Delenn recently reminded me that Sheridan will die in twenty years, and asked me how the two of them could not spend what time remained together. Delenn, of course, is a wise woman, with the way women have to cut through the elaborate nets we entangle ourselves in.
So. Whatever time is left before the Regent dies, whatever time there will be in the future once Centauri Prime has started to change, whatever time I can beg or steal, I want - I wish - I yearn to give to you. I know it is not sensible, and selfish on my part. I know it is not wise and will in all likelihood result in more pain and confusion.

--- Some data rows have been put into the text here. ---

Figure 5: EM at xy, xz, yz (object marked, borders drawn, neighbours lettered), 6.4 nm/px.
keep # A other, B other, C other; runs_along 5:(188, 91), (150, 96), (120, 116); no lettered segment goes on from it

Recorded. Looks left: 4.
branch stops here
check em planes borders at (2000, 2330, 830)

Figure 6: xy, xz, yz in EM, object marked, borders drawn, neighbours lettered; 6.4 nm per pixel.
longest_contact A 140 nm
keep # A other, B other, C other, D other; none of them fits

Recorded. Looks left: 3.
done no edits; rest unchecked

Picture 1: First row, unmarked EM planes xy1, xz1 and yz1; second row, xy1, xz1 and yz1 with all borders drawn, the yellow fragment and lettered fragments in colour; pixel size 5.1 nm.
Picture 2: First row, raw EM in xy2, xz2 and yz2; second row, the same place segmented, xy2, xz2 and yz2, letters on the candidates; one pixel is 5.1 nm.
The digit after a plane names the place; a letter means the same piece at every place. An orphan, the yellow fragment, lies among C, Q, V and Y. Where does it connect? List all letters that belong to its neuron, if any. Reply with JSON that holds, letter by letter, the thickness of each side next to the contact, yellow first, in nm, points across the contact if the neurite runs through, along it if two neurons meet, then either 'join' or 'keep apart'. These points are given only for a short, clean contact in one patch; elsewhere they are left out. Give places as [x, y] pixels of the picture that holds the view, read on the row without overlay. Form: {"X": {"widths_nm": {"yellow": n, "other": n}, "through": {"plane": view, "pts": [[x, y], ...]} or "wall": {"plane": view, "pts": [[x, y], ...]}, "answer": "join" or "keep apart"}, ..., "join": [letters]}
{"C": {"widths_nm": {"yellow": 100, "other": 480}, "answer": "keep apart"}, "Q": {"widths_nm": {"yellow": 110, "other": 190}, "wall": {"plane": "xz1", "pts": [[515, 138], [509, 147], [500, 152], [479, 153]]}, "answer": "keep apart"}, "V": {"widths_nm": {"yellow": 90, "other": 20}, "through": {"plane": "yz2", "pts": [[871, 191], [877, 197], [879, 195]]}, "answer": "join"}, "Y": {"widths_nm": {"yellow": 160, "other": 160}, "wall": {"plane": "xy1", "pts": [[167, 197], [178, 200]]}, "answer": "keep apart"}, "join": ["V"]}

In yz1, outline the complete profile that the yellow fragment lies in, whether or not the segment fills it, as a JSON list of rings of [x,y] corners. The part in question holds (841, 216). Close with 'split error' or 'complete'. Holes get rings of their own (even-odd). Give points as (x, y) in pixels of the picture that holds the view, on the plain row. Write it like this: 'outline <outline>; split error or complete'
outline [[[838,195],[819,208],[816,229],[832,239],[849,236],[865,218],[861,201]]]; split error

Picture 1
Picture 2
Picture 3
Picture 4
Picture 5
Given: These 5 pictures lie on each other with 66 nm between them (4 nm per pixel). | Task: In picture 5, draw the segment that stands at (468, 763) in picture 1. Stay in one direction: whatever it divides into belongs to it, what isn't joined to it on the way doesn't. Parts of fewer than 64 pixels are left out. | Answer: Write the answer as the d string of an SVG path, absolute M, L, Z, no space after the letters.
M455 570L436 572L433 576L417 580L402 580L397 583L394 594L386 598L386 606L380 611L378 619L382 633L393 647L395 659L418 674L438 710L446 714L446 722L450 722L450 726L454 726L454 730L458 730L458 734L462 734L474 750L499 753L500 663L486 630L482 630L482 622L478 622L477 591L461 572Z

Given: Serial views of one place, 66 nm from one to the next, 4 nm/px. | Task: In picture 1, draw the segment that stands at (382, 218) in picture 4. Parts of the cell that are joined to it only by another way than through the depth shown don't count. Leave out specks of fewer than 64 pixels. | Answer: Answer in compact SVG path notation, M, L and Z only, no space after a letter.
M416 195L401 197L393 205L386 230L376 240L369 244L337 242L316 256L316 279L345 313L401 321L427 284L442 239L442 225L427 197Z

But I also know it will bring joy as well, and it will be true, not the lie I am currently living. If you can accept this -
Of course, if you'd rather continue your new life in the present way, I have something to give to you as well. I hear the nights are cold on Minbar, and so there are some packages on the way. Just make sure that the fur capes are not confused with training equipment, they were not exactly cheap, and -
This is all nonsense. It all comes down to the reply I gave you at Vir's Day of Ascension, when you made your announcement and then proceeded to leave with your usual way of stirring up things without sitting out the consequences. You are absolutely, positively, the most impossible person in the universe, and I love you.
Come b-
Suddenly, there is a noise in the background, as if the door is opened. The recording camera of the Babcom unit shows Londo turning around in irritation.
Who are you? What do you want?
There is a subaudible, rumbling reply. Londo takes a breath, visibly bristling. Then the camera blackens out, and so does the audio recording, short-circuited. As instructed earlier, Babcom automatically sends the recorded message, including the last moment, to G'Kar.